(Pelabuhan Sunda Kelapa yang kelak diberi nama "Jayakarta")
Akhir-akhir ini media ramai memperbincangkan ibukota Jakarta jelang laga pilkada pemilihan gubernur DKI 2017. Berbagai sosok pun muncul sebagai bakal calon. Tidak ketinggalan Ahok yang hendak menjadi incumbent.
Tetapi artikel ini tidak akan membicarakan tentang pilkada. Kali ini, penulis hendak menyampaikan sejarah singkat asal muasal nama Jakarta yang mungkin tidak banyak diketahui khalayak.
Seperti ditulis oleh sejarawan Ahmad Mansur Suryanegara dalam bukunya 'Api Sejarah (Jilid Kesatu)', nama Jakarta berasal istilah Jayakarta yang berarti kemenangan paripurna atau kemenangan yang nyata. Nama ini diberikan oleh salah satu Wali Songo, Sunan Gunung Djati atau Syarif Hidayatullah yang terinspirasi dari Al-Qur'an surat Al-Fath (48) ayat 1, Inna fatahna laka fathan mubina, 'Sungguh telah Kami berikan kepadamu kemenangan yang nyata'.
Nama Jayakarta melambangkan rasa syukur kepada Allah atas kemenangan nyata dalam menggagalkan upaya penjajahan yang dilakukan oleh kerajaan Katolik Portugis di pelabuhan Sunda Kalapa. Kedatangan penjajah Portugis merupakan mandat yang tertulis dalam perjanjian Tordesilas 1494 M yang disetujui oleh Paus Alexander VI. Perjanjian tersebut memberikan otoritas kepada Kerajaan Katolik Spanyol dan Portugis untuk mempelopori imperialisme di dunia. Sontak aksi imperialisme ini mendapatkan perlawanan dari para ulama dan santri di tanah Jawa.
Penyebutan nama Jayakarta ini terjadi pada 22 Ramadhan 933 H atau 22 Juni 1527 M.
Pada 22 Juni 1527, pasukan gabungan dari kerajaan Islam Demak, Cirebon dan Banten, di bawah pimpinan Fatahillah berhasil mengusir Portugis dari pelabuhan perdagangan Sunda Kelapa dan memberi nama "Jayakarta" yang berarti Kota Kemenangan.

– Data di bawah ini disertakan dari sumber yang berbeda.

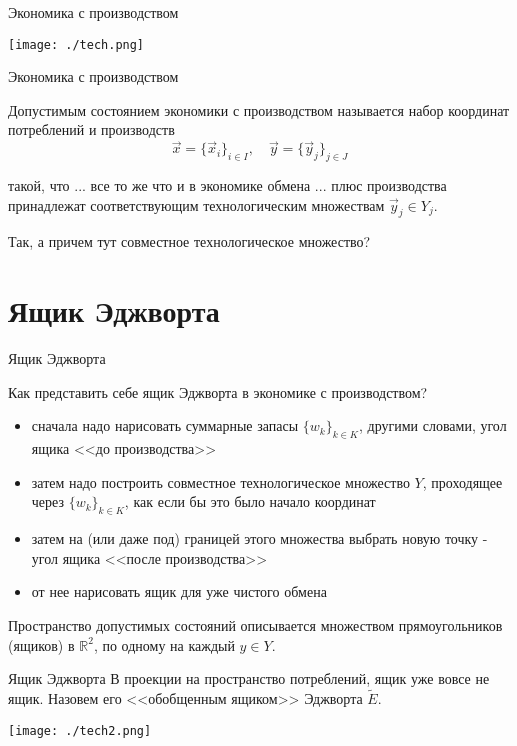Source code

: \documentclass{beamer}
\begin{document}
\begin{frame}{Экономика с производством}
\begin{center}
     \texttt{[image: ./tech.png]}
     \end{center}

\end{frame}

\begin{frame}{Экономика с производством}

\alert{Допустимым состоянием} экономики с производством называется набор координат потреблений и производств
$$\vec x = \{\vec x_i\}_{i \in I}, \quad \vec y = \{ \vec y_j\}_{j \in J}$$

такой, что ... все то же что и в экономике обмена ... плюс производства принадлежат соответствующим технологическим множествам $\vec y_j \in Y_j.$

Так, а причем тут совместное технологическое множество?

\end{frame}

\section{Ящик Эджворта}

\begin{frame}{Ящик Эджворта}

Как представить себе ящик Эджворта в экономике с производством?

\begin{itemize}
  \item сначала надо нарисовать суммарные запасы $\{w_k\}_{k \in K}$, другими словами, угол ящика <<до производства>>
  \item затем надо построить совместное технологическое множество $Y$, проходящее через $\{w_k\}_{k \in K}$, как если бы это было начало координат
  \item затем на (или даже под) границей этого множества выбрать новую точку - угол ящика <<после производства>>
  \item от нее нарисовать ящик для уже чистого обмена
\end{itemize}

Пространство допустимых состояний описывается множеством прямоугольников (ящиков) в $\mathbb{R}^2$, по одному на каждый $y \in Y$.

\end{frame}

\begin{frame}{Ящик Эджворта}
В проекции на пространство потреблений, ящик уже вовсе не ящик. Назовем его <<обобщенным ящиком>> Эджворта $\tilde E$. 
\begin{center}
     \texttt{[image: ./tech2.png]}
     \end{center}

\end{frame}
\end{document}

Kelak tanggal 22 Juni dijadikan sebagai hari jadi kota Jakarta.
Menurut pengamat sejarah Prof. DR. Ayatrohaedi, nama Jayakarta adalah pilihan Sunan Gunung Jati, penguasa Caruban (Cirebon) yang merupakan mertua dan atasan Fatahillah, yang menjadi panglima pasukan gabungan itu.
Empat ratus tahun kemudian, Jayakarta yang akhirnya disebut Jakarta ditetapkan sebagai ibu kota Republik Indonesia pada 17 Agustus 1945 M atau 9 Ramadhan 1364 H. (Perhatikan kedua peristiwa tersebut terjadi sama-sama di bulan Ramadhan!)
Fakta sejarah tersebut menunjukkan bahwa para ulama dan wali songo merupakan peletak pondasi dasar nama ibu kota NKRI. Nama Fathan Mubina atau Jayakarta setelah proklamasi melambangkan kemenangan atas perlawanan yang berhasil meruntuhkan Kerajaan Katolik Portugis, Kerajaan Protestan Belanda, dan Kerajaan Shinto Jepang di bumi nusantara.
Fathan Mubina, akankah terulang di ibu kota?